Value Creation (Strategies for the Chemical Industry) || Post-Merger Management: it's All in the Design
✍ Scribed by Budde, Florian; Felcht, Utz-Hellmuth; Frankemölle, Heiner
- Publisher
- Wiley-VCH Verlag GmbH & Co. KGaA
- Year
- 2008
- Weight
- 216 KB
- Edition
- 2
- Category
- Article
- ISBN
- 3527312668
No coin nor oath required. For personal study only.
✦ Synopsis
Many companies generate value by growing through mergers or acquisitions. When, often after months of negotiating, the parties concerned announce that they have reached an agreement and state the purchase price, the benchmark is set against which the success of the transaction will be judged. The price, including the strategic premium, reflects the negotiating power of both parties and their expectations of the potential synergies. Post-merger integration cannot turn a bad deal into a winner; however, if properly implemented, it can realize the estimated synergies and often identify additional potential. Successful post-merger integration also stabilizes the organization and secures the business, which prevents the merger from causing short-term falls in profit that can end up destroying more value than the synergies create.
In the first edition of this book, we estimated the capital market's expectations on the value creation of a merger by the development of the total return to shareholders in both the short term (five days) and the long term (two to three years). In that edition, our chart showed that only half of all mergers in the chemical industry succeeded in creating value. We have updated this analysis, and worryingly the success rate has fallen to just 40 percent (Fig. 25.1). We believe that much of the blame for this can be placed on poor post-merger management rather than on poor deals being struck in the first place.
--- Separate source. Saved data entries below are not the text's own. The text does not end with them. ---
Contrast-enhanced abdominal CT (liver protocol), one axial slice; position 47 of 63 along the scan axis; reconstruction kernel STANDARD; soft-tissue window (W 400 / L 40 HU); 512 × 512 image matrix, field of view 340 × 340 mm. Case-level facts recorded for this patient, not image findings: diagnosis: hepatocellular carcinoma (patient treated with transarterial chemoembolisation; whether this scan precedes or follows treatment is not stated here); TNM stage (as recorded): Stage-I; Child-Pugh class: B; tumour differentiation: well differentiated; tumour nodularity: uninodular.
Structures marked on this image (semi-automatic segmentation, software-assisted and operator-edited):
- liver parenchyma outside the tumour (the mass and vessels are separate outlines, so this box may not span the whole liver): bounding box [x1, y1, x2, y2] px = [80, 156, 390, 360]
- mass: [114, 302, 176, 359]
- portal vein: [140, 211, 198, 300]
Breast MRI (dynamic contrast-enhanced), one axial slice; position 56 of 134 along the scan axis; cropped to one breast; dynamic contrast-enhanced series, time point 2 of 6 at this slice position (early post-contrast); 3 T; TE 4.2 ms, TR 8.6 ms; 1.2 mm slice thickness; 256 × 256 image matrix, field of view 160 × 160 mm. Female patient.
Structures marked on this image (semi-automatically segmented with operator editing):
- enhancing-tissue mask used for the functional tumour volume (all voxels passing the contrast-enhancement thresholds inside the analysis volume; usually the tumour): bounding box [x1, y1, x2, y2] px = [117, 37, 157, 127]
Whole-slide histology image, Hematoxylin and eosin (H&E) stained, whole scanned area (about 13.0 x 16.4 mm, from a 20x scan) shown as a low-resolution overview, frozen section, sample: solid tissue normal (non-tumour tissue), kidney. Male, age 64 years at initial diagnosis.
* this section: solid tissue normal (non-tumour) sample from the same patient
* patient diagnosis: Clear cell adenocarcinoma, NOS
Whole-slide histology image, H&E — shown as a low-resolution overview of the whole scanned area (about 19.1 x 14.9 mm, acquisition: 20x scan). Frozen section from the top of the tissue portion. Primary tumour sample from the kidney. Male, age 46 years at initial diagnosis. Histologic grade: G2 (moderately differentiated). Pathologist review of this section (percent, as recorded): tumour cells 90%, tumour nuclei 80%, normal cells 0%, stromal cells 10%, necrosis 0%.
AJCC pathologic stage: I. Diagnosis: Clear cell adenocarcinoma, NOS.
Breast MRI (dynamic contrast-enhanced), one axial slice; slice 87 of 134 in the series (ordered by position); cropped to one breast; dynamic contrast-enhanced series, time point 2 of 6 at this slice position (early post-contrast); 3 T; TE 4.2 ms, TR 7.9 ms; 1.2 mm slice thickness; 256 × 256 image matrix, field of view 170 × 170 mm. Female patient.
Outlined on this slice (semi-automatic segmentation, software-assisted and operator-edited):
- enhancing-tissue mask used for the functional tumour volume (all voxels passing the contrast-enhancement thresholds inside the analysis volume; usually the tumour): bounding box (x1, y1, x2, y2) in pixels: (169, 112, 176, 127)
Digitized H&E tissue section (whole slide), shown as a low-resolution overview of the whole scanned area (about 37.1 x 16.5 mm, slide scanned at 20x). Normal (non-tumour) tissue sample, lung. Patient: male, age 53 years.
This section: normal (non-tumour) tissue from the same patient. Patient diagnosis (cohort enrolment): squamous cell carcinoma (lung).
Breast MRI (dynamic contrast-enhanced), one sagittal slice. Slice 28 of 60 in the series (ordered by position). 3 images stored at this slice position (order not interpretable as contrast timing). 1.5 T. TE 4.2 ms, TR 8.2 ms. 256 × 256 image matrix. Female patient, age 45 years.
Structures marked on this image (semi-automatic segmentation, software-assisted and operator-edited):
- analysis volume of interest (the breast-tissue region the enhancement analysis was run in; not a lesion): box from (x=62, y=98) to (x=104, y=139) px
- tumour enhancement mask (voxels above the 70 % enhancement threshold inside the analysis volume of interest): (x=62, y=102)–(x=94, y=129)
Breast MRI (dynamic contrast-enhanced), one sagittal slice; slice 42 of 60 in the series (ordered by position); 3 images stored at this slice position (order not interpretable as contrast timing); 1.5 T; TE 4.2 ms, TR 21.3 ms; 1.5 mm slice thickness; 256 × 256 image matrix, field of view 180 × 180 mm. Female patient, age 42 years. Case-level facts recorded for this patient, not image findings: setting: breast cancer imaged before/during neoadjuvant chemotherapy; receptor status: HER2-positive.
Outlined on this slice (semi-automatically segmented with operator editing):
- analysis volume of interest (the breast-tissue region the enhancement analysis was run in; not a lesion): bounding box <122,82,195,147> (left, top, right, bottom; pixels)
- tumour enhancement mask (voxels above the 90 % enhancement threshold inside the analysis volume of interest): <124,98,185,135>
There is, of course, no instant recipe for success in post-merger integration. Companies must find the path that is right for them, even if they have enjoyed successful mergers in the past. Each situation is different, with industry dynamics, the legal context, and the starting position of the companies all playing a part in determining the best approach. Perhaps the only universal truth is that careful planning and staying power are certain to be indispensable.